Iraq's parliament was expected to meet in a special session on Friday morning to express condemnation at a suicide bombing that tore through a cafe in the building the day before, killing and wounded dozens.
The US military said eight people were killed and more than 20 wounded when a suicide bomber slipped through multiple checkpoints and blew himself up amid lawmakers having lunch.
It was the worst breach of security in the heavily fortified Green Zone that houses parliament, government offices and the US embassy.
The compound was set up after the US-led invasion of Iraqi in 2003.
An aide to parliament Speaker Mahmoud Mashhadani said the session would start at 11 am and was expected to condemn the blast.
The attack defied a two-month-old US-Iraqi crackdown in the city that has put tens of thousands of troops on the street to curb sectarian violence between majority Shi'ites and minority Sunni Arabs who were dominant under Saddam Hussein.
The operation has succeeded in reducing the number of targeted killings, but US and Iraqi commanders have found car and suicide bombers much harder to stop.
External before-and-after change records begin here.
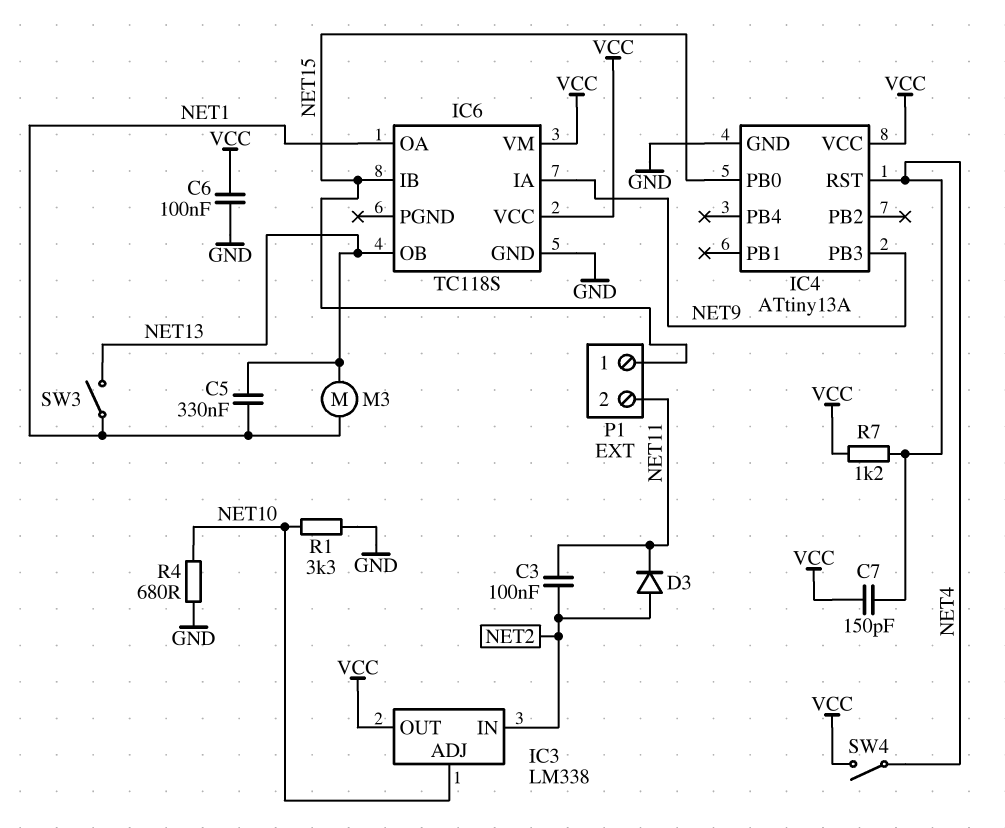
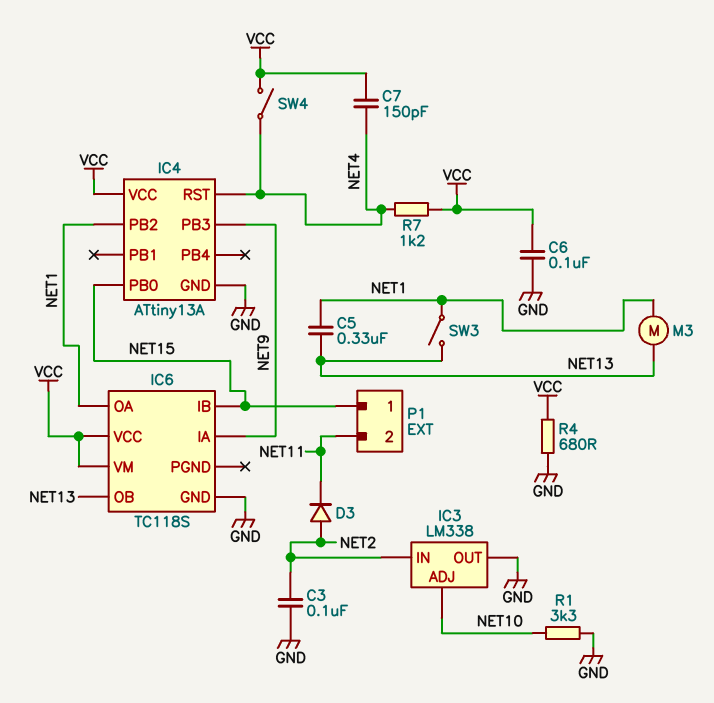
C3: 100nF (NET2, NET11) -> 100nF (GND, NET2)
IC3 pin OUT: VCC -> GND
IC4 pin PB2: none -> NET1
R4: 680 (GND, NET10) -> 680 (GND, VCC)

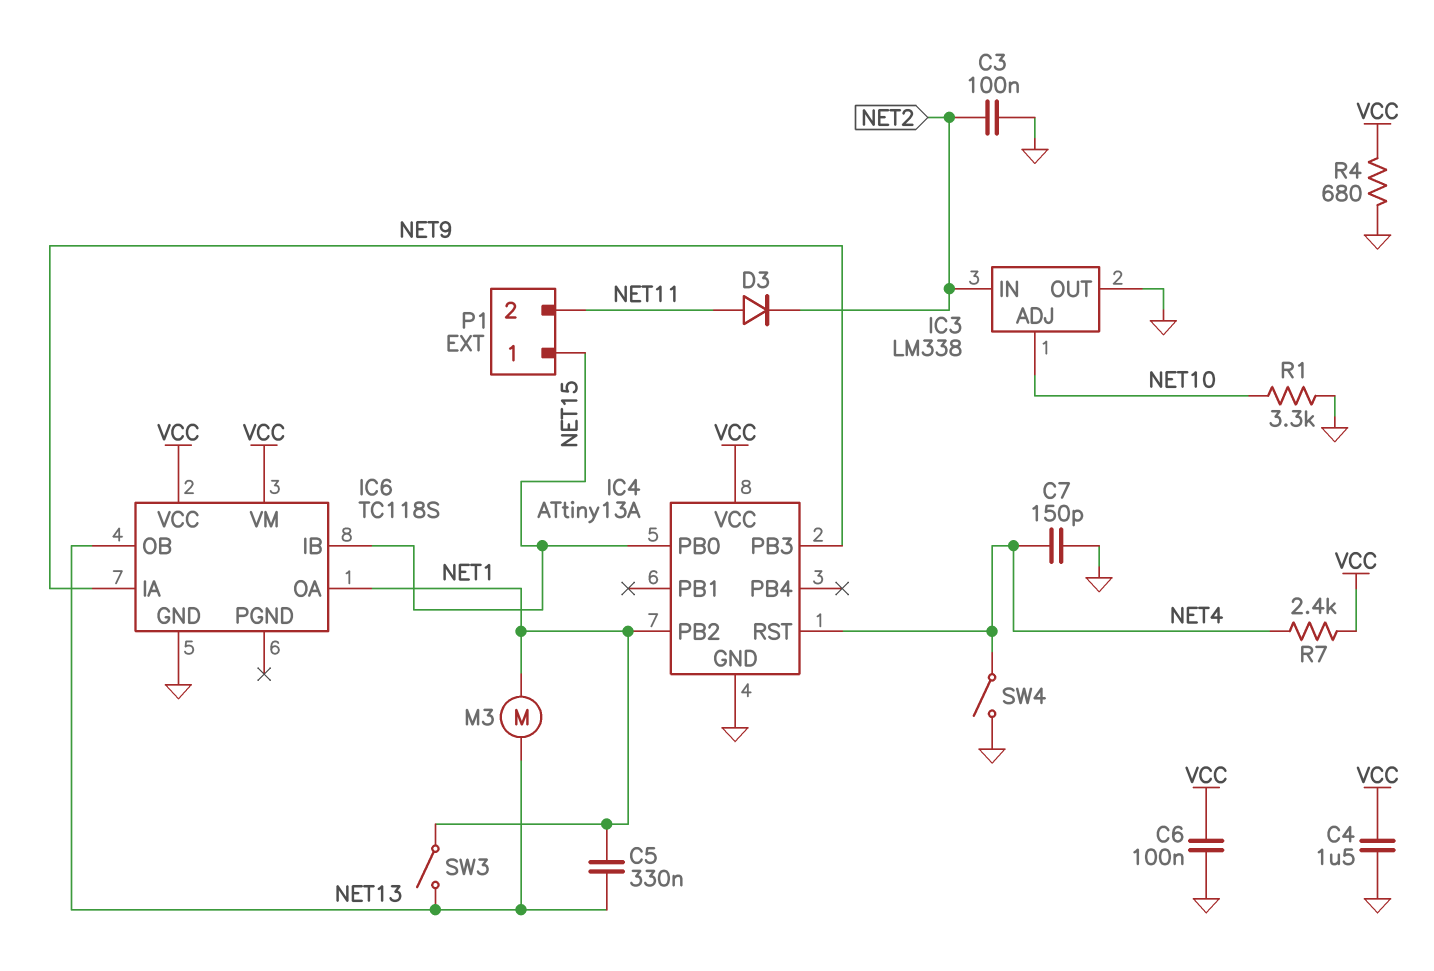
C4: none -> 1.5uF (GND, VCC)
C7: 150pF (NET4, VCC) -> 150pF (GND, NET4)
D3: diode (A NET2, K NET11) -> diode (A NET11, K NET2)
R7: 1.2k (NET4, VCC) -> 2.4k (NET4, VCC)
SW4: switch (NET4, VCC) -> switch (GND, NET4)

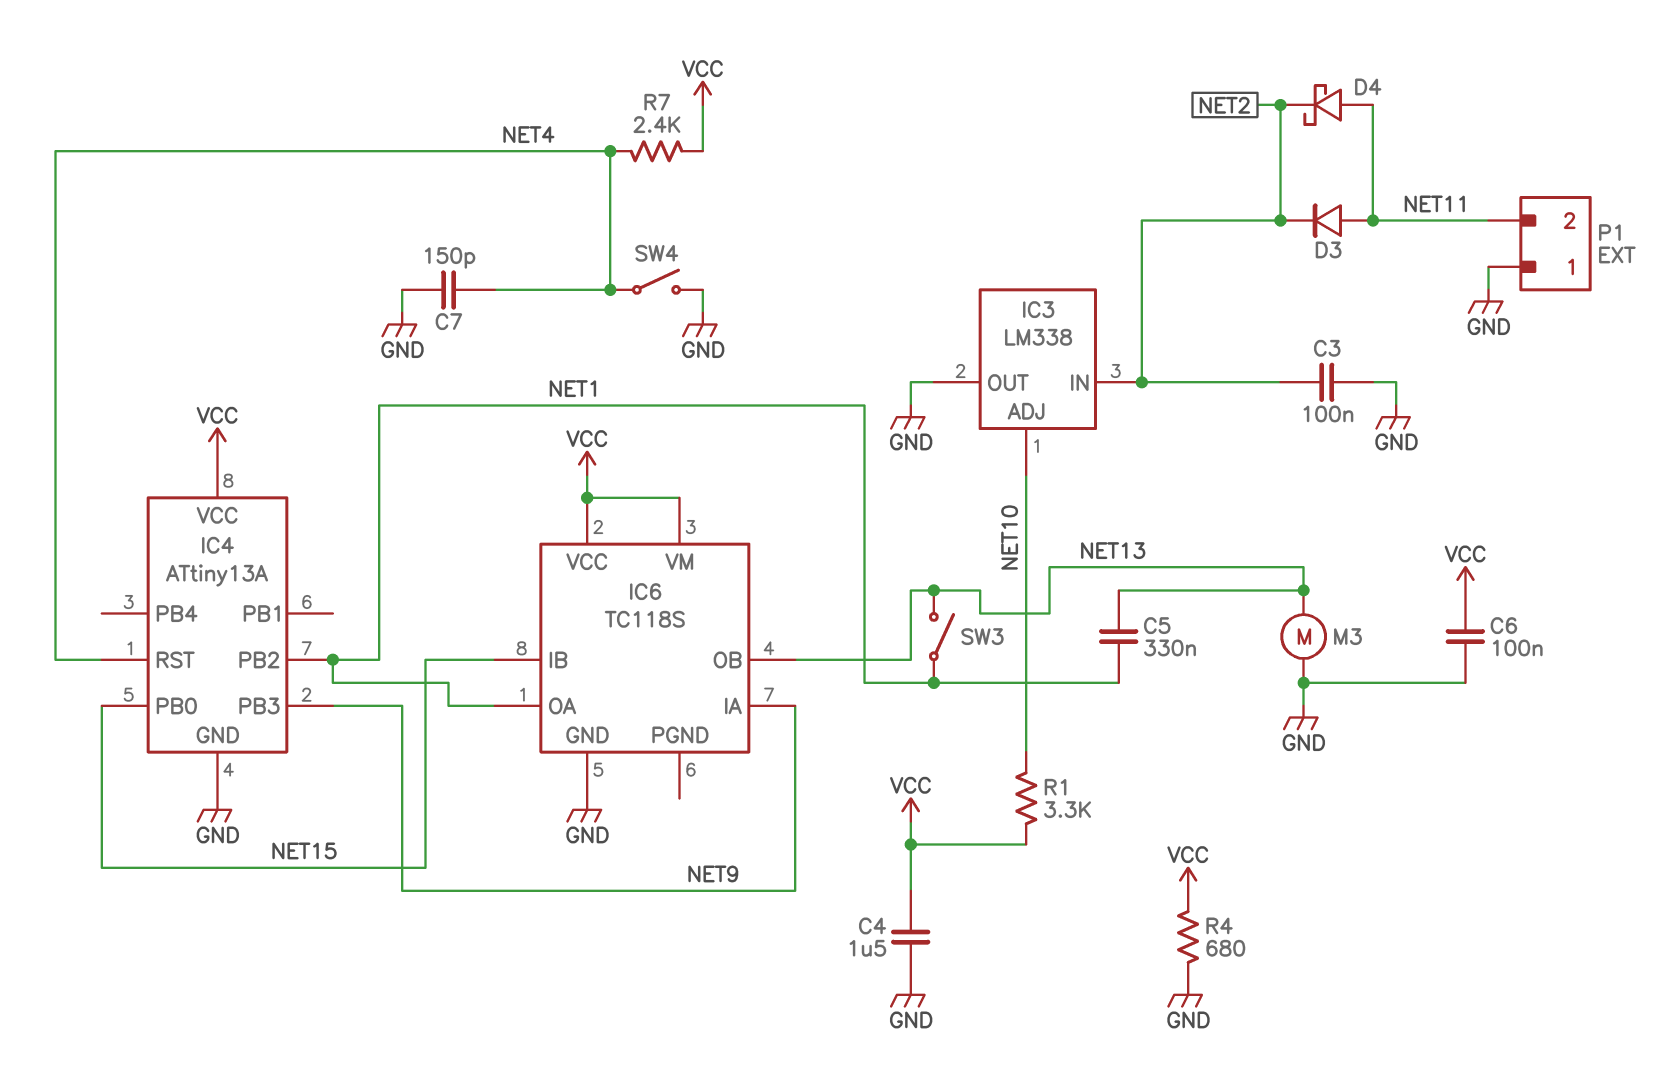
D4: none -> schottky (A NET11, K NET2)
M3: motor (NET1, NET13) -> motor (GND, NET13)
P1 pin 1: NET15 -> GND
R1: 3.3k (GND, NET10) -> 3.3k (NET10, VCC)

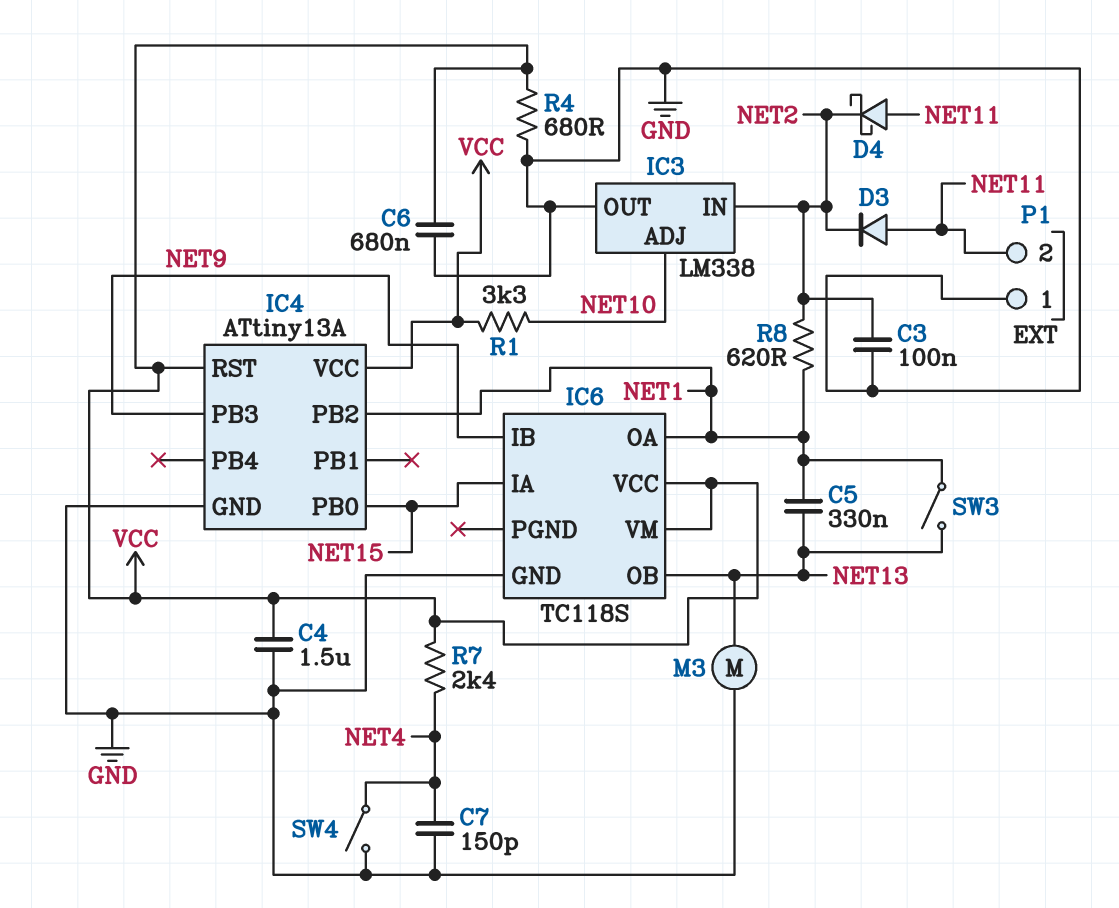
C6: 100nF (GND, VCC) -> 680nF (GND, VCC)
IC4 pin RST: NET4 -> VCC
IC6 pin IA: NET9 -> NET15
IC6 pin IB: NET15 -> NET9
R8: none -> 620 (NET1, NET2)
Iraq's authorities were investigating on Friday how explosives were smuggled into one of the most secure areas of the Green Zone.
The explosives would have had to pass through an outer checkpoint manned by US and Iraqi troops and multiple inner checkpoints guarded by security contractors and foreign troops that are part of the US-led coalition.
Iraqi military spokesman Brigadier General Qassim Moussawi, said it appeared to have been a well-planned operation that had taken advantage of "a deficiency in one of the security points". A review of procedures would need to be carried out, he said.
That would include looking at some VIPs and their bodyguards whose special identity cards allowed them to pass into the parliament, housed in a former conference centre, without being searched.
Entry into the conference centre is restricted to accredited parliamentary staff, lawmakers, security guards and journalists.
Access to the cafeteria itself is restricted to lawmakers, police and kitchen staff.
Two Shi'ite lawmakers said the metal detector used at the VIP entrance was working, but a Sunni legislator said when he arrived there was a power cut and bags were being manually searched. An agency cameraman said the scanner at a second entrance used by staff and journalists was operating.
Militants have rarely managed to carry out attacks inside the zone, although the sprawling area has come under increasing rocket and mortar attack in recent weeks.